* Assignment:
Produce again, without any change, the lines running from the one with "In conclusion, the" through the final line of the data below, and only those.

* Task input:
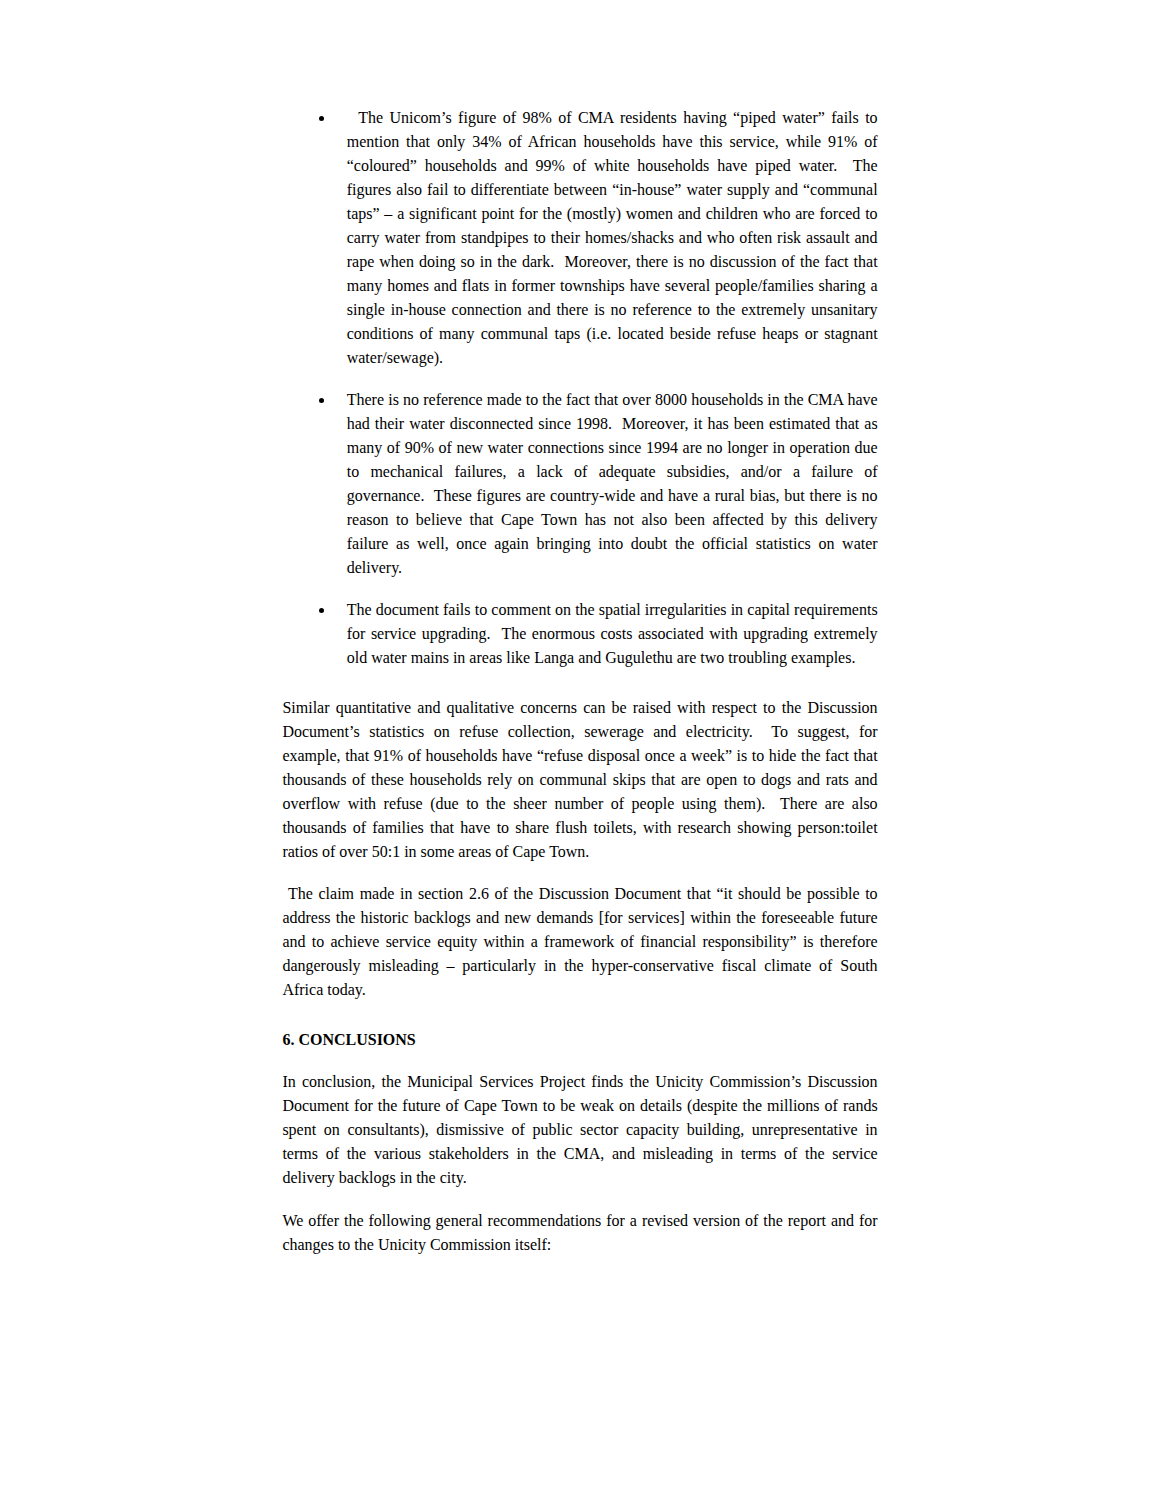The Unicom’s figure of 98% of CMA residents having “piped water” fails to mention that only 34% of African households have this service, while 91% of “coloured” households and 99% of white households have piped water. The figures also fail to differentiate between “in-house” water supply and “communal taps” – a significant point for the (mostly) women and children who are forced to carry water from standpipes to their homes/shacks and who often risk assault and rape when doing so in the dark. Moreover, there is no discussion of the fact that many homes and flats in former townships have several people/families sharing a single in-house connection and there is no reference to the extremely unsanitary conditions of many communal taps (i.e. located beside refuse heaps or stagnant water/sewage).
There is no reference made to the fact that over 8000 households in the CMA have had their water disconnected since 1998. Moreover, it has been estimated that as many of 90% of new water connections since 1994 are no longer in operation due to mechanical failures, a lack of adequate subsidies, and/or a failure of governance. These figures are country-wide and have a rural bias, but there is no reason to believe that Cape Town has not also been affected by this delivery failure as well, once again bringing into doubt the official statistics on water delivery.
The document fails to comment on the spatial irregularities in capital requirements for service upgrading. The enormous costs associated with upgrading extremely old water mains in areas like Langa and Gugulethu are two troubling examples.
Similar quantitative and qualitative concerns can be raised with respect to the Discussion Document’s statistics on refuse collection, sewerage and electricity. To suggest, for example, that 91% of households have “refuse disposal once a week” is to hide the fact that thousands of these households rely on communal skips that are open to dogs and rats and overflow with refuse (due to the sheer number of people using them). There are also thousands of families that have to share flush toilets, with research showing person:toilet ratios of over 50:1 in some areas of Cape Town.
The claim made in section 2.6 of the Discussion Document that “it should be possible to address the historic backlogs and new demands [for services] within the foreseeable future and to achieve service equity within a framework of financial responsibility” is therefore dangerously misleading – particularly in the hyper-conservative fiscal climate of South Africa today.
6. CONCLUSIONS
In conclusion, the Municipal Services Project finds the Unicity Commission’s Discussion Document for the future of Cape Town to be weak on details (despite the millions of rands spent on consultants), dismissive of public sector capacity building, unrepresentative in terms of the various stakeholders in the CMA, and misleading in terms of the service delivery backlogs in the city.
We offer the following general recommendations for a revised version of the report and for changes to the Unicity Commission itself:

* Task answer:
In conclusion, the Municipal Services Project finds the Unicity Commission’s Discussion Document for the future of Cape Town to be weak on details (despite the millions of rands spent on consultants), dismissive of public sector capacity building, unrepresentative in terms of the various stakeholders in the CMA, and misleading in terms of the service delivery backlogs in the city.
We offer the following general recommendations for a revised version of the report and for changes to the Unicity Commission itself:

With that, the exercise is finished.